→ Text excerpt

Now that I’m at the end of the Praxis program, here’s my post-mortem – where I failed, where I succeeded, and where I surpassed or surprised my own expectations in the past year.
1) Write at least fifty blog posts or articles
I’ve always been told that I had some skills in writing, but I continually put off creating something for myself. After all, I was too busy writing those atrocious five-paragraph essays for high-school English and history classes. I had a knack for producing them, but I was pretty terrible at writing language that would connect with non-academics.
While I didn’t quite reach the fifty-post mark, I’ve been able to write several articles and seventeen blog posts (not to mention pieces written for my work) of which I’m very proud. The opportunity to write here at the Praxis blog has allowed me to develop a habit or regular and (usually) on-time writing about the ideas and people I care about.
Most importantly, this has given me the opportunity to actually write pieces that connect with readers. That’s worth so much more than the highest marks on an academic paper.
2) Speak in public at least five times or create fifteen public videos.
I did not become a Cicero over the course of my time in the program, but I ended up accomplishing the latter half of my goal. Since joining the podcast DECENTRALIZE as a co-host, I’ve produced live video broadcasts on some of my team’s favorite decentralized and open source technology projects just about every week since the beginning of February.
There’s probably no better way to shake the fear of public speaking than to commit to a regular program like this. Afraid you’ll flub a line? Too bad. It’s recorded forever.
I’ve built a pretty thick skin to mistakes and a fair amount of skill in speaking with this podcast. I definitely have to credit Praxis for this one. My business partner BitPay put me in the perfect environment to join this podcasting team and to gain the knowledge that has allowed me to create interesting content to begin with.
3) Learn how to code and build a basic computer program.
I began this program as a distinctly non-technical person. I was fascinated by technology, true, but I was still intimidated even by practical software tools used in everyday business. And I was about to start working for a tech startup.
After ten months, I’m fairly comfortable in a command line terminal. I use git to collaborate on projects, sign and encrypt my emails with PGP, beta-test open source software, and (vaguely) follow my developer friends when they’re talking about what they’re building.

→ Things to do
1. Print the section of the Praxis post-mortem between "There’s probably no" and "It’s recorded forever.", inclusive.
2. For each statement, answer yes or no based on the Praxis post-mortem, and quote the words that decide it: (a) The writer reached the goal of fifty blog posts or articles. (b) The writer joined the podcast DECENTRALIZE as a co-host. (c) The writer uses git to collaborate on projects.

Dataset items

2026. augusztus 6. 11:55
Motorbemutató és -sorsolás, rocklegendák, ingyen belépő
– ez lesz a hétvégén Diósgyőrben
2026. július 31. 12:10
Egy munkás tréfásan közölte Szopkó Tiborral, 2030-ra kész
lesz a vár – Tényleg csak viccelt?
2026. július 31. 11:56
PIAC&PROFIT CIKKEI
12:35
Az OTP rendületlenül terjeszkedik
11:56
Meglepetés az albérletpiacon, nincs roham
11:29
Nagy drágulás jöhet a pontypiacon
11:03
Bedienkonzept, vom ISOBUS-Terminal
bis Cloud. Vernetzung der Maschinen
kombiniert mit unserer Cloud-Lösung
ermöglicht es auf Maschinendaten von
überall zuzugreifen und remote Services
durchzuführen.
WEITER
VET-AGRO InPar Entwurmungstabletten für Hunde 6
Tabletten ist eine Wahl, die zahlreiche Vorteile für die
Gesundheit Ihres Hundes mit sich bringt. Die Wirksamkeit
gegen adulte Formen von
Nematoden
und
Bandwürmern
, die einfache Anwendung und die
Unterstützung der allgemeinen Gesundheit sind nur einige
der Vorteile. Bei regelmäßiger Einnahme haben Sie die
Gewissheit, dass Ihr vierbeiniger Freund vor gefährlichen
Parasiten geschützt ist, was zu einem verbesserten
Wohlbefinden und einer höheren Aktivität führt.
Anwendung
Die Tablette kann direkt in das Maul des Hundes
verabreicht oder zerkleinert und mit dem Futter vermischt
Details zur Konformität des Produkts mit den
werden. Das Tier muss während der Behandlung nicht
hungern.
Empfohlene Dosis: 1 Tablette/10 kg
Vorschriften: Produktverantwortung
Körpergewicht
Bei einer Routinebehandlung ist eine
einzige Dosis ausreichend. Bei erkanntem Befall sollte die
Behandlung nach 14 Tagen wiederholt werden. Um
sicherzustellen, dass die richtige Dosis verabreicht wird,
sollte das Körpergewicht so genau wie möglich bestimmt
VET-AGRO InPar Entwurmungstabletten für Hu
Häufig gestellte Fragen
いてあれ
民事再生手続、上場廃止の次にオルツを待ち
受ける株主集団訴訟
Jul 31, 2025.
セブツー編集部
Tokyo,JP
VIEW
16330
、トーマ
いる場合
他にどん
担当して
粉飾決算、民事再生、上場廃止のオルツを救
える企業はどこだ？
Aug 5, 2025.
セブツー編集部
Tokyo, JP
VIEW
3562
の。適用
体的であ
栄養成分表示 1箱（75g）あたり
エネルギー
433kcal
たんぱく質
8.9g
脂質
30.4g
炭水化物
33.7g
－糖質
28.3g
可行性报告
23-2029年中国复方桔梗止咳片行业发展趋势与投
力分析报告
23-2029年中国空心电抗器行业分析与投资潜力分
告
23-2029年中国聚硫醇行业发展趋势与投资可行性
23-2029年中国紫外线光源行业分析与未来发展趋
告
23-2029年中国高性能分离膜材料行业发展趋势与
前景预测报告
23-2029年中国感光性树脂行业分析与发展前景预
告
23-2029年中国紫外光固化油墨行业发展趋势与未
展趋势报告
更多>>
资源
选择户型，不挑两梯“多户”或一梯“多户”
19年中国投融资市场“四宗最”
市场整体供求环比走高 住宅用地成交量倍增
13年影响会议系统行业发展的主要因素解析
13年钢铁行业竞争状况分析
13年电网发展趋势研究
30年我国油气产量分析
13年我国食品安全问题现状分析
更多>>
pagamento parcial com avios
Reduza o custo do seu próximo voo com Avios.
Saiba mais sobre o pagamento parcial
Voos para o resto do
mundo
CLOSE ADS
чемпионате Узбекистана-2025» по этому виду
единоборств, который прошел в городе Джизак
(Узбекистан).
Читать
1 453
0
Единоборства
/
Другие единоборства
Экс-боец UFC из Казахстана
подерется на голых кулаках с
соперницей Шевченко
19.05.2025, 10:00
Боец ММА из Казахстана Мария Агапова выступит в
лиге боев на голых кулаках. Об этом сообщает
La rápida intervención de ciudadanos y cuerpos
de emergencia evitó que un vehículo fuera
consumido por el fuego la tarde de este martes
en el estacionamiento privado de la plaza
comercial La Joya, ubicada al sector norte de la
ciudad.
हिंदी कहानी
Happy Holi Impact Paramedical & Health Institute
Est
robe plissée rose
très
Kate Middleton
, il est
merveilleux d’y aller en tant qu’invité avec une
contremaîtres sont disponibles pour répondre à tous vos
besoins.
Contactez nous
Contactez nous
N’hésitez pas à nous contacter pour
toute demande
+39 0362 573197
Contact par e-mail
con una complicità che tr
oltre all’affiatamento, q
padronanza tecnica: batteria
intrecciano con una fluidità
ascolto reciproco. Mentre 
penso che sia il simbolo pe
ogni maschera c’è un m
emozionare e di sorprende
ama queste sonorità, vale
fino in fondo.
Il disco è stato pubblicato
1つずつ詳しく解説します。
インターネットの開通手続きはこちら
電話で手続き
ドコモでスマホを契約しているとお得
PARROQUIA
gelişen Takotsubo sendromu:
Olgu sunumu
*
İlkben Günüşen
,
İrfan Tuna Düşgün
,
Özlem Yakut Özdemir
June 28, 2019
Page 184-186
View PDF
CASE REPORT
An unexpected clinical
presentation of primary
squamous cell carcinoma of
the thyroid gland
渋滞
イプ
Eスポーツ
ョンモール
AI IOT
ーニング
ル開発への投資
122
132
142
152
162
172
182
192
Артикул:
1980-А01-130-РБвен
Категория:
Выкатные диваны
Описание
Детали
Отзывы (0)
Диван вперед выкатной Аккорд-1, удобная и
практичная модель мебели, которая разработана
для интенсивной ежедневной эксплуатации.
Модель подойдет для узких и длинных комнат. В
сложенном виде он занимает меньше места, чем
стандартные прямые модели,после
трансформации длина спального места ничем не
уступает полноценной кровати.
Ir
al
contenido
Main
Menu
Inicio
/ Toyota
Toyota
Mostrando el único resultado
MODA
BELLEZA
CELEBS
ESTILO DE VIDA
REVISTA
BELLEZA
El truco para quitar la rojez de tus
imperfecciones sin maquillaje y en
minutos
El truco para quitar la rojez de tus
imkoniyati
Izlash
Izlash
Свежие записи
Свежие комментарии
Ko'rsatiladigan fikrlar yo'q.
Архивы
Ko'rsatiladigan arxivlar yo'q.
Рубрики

→ Numbered answers
1.
There’s probably no better way to shake the fear of public speaking than to commit to a regular program like this. Afraid you’ll flub a line? Too bad. It’s recorded forever.

2.
(a) No: "While I didn’t quite reach the fifty-post mark"
(b) Yes: "Since joining the podcast DECENTRALIZE as a co-host"
(c) Yes: "I use git to collaborate on projects"